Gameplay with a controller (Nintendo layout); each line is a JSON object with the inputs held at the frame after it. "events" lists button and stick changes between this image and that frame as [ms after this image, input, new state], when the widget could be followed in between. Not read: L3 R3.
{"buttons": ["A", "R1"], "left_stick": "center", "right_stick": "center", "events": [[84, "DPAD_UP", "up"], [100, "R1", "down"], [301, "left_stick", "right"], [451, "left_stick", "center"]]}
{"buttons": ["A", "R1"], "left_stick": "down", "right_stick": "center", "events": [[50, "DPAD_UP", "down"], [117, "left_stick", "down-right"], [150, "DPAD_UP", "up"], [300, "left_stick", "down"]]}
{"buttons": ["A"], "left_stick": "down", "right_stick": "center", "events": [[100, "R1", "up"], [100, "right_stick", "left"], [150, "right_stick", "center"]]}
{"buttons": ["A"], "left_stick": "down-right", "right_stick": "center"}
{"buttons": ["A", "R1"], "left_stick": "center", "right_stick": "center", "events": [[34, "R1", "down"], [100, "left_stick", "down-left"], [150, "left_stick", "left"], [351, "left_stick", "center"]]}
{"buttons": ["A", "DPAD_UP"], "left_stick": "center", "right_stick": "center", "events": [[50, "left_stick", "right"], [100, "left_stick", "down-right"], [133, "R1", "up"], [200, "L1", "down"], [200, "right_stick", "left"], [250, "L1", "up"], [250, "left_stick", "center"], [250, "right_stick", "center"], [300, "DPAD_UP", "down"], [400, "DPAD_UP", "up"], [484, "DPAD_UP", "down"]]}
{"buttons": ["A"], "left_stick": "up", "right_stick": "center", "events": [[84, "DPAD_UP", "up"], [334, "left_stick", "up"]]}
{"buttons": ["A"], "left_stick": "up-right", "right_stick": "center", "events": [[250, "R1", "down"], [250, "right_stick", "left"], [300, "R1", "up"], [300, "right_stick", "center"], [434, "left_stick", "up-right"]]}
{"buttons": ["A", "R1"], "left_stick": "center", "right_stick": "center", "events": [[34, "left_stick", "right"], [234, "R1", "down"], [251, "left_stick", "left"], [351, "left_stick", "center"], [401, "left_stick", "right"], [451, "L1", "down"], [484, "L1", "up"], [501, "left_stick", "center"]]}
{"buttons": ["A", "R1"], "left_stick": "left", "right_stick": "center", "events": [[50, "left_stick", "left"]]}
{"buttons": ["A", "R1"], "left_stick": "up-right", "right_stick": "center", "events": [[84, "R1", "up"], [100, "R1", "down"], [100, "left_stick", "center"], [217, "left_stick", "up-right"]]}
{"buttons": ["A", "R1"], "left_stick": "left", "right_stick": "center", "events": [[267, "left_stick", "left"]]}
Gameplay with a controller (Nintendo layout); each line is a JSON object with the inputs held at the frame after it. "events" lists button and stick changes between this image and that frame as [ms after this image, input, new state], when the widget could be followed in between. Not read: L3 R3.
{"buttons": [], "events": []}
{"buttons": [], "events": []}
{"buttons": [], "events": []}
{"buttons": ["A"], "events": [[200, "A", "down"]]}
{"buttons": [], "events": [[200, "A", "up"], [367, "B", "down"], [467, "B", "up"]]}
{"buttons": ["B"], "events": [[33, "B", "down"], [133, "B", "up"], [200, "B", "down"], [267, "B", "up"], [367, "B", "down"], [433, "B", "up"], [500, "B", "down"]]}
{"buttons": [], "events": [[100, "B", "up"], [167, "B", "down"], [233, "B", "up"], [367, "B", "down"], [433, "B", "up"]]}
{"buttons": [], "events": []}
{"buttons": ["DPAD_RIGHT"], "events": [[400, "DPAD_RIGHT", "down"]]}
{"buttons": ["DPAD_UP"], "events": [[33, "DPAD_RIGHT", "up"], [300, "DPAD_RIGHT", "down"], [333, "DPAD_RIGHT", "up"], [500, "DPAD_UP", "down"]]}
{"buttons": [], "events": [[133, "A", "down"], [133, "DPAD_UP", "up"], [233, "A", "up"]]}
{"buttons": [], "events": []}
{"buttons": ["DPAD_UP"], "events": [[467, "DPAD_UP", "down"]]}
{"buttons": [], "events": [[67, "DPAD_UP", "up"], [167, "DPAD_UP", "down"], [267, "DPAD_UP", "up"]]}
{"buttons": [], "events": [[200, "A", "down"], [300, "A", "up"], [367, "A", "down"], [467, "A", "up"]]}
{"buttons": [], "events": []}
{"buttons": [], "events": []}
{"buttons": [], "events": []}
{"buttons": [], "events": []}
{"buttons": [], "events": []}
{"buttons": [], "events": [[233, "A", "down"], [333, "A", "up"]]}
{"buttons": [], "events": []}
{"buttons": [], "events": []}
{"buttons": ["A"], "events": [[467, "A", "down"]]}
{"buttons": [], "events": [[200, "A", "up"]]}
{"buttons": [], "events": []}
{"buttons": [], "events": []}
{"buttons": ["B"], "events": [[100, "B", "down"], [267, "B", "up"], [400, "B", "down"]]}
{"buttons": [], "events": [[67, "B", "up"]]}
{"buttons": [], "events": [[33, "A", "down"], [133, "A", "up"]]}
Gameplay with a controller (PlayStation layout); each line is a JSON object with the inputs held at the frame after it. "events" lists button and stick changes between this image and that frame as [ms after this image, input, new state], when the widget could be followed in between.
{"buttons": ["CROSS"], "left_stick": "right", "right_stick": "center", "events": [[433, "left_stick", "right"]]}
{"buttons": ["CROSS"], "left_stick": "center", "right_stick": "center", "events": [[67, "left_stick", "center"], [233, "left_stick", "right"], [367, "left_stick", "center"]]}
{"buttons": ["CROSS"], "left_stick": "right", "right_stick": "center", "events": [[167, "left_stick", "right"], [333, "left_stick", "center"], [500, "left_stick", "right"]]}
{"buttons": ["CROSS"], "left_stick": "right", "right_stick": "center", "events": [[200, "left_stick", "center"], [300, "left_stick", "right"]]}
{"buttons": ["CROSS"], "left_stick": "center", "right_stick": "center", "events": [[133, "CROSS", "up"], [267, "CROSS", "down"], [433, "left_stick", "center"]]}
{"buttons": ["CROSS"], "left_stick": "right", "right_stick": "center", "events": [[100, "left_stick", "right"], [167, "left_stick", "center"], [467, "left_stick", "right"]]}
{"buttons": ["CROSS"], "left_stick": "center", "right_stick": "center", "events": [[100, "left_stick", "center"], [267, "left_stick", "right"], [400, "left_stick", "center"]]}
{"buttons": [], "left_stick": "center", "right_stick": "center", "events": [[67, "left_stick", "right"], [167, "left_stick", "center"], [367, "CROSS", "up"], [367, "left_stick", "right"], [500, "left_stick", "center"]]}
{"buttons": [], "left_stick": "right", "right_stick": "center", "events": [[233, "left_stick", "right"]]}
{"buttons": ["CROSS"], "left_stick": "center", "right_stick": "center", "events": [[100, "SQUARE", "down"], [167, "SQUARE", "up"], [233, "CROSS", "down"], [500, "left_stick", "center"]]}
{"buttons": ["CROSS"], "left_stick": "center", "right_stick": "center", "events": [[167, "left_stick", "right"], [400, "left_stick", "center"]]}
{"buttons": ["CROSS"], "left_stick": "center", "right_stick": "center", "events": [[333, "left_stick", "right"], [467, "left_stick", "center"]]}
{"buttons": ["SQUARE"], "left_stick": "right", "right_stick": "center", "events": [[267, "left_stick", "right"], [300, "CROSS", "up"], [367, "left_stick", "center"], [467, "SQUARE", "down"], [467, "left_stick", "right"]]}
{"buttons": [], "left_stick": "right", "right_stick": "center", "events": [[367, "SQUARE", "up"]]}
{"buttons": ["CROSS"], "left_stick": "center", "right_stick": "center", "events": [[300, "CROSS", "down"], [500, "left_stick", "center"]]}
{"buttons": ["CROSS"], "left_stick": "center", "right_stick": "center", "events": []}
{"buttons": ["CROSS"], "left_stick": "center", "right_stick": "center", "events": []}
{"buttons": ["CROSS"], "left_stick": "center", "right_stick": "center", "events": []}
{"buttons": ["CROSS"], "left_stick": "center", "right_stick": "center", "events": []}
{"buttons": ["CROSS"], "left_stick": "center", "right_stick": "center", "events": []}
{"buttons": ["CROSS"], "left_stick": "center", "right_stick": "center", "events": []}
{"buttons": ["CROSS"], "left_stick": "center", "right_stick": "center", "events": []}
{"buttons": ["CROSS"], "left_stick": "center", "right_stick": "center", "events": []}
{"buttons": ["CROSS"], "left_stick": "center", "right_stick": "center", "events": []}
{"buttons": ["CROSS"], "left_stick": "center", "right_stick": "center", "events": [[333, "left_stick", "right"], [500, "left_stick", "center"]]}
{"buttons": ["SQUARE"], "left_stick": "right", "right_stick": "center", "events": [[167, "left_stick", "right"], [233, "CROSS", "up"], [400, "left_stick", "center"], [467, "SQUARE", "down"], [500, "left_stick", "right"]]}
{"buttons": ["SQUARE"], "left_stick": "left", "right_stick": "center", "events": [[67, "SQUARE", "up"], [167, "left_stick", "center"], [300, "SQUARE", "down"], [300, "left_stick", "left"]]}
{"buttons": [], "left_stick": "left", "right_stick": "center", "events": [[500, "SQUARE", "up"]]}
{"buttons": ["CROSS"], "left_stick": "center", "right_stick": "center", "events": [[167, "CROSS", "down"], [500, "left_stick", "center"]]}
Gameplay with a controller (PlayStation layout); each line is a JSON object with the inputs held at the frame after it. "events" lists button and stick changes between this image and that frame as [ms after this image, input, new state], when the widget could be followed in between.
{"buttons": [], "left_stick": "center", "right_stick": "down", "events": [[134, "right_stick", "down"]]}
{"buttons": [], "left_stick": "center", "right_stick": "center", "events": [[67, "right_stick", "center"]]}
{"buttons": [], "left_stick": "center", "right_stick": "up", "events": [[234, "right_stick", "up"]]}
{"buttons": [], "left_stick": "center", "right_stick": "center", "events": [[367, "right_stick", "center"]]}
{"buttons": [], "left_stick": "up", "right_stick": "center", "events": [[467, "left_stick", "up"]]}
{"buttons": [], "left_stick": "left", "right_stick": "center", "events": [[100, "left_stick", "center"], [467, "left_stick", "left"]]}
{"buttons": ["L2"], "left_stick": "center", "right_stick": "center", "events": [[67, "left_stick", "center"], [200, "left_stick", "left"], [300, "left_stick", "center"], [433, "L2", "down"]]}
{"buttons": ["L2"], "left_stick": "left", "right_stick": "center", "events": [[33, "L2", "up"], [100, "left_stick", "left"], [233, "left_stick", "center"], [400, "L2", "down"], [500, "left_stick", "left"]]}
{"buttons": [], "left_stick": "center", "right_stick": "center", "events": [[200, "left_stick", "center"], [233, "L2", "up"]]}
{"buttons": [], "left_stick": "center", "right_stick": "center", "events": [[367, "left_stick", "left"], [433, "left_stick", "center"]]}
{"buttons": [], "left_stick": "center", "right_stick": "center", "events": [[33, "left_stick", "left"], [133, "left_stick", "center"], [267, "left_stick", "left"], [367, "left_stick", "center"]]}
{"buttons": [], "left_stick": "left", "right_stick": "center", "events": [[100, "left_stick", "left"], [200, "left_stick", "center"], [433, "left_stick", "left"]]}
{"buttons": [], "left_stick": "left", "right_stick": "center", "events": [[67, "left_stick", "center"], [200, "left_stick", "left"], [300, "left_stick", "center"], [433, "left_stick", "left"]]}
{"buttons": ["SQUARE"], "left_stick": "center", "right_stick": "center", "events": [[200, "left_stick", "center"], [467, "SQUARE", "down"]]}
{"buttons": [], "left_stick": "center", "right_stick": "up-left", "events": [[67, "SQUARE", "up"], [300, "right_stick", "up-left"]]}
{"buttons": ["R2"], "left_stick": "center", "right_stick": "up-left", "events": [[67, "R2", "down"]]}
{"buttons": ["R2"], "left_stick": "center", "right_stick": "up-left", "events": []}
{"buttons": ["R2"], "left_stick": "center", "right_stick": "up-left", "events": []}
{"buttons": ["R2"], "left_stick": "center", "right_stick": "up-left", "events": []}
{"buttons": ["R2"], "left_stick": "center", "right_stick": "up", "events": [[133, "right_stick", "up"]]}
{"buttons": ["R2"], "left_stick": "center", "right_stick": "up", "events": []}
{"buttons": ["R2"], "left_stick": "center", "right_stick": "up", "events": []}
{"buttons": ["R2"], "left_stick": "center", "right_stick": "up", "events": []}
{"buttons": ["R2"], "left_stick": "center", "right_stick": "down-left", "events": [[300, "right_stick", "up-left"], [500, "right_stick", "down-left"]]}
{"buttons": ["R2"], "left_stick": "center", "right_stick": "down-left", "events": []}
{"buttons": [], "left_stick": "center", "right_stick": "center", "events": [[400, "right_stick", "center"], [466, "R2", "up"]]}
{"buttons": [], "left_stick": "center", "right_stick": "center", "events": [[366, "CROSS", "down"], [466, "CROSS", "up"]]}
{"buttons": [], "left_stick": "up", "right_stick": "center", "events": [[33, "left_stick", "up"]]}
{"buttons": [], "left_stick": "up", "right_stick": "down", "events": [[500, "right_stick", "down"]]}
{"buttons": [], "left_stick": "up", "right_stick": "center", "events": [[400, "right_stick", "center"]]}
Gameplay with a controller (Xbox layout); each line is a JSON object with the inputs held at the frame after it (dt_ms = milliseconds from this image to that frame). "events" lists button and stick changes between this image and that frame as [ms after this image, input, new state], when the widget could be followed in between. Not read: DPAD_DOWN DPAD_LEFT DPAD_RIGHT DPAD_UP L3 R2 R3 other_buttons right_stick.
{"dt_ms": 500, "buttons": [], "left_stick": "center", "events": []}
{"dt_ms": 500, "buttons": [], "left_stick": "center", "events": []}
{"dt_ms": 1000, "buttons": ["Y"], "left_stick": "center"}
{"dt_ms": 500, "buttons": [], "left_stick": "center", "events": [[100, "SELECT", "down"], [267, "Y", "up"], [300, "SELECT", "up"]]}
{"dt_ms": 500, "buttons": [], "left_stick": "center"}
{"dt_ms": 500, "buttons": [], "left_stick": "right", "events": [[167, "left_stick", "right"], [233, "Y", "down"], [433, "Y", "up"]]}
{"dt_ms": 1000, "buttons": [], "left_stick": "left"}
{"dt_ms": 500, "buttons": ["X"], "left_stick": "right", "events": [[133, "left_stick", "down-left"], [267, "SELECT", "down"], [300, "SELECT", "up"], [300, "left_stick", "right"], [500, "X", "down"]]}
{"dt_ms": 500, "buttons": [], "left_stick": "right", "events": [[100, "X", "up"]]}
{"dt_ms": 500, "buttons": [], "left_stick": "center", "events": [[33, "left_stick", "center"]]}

__TASK TO CARRY OUT__
Number of lines holding "SELECT" in the material: state it with no other words.

__SOLUTION FOR THIS PROBLEM__
2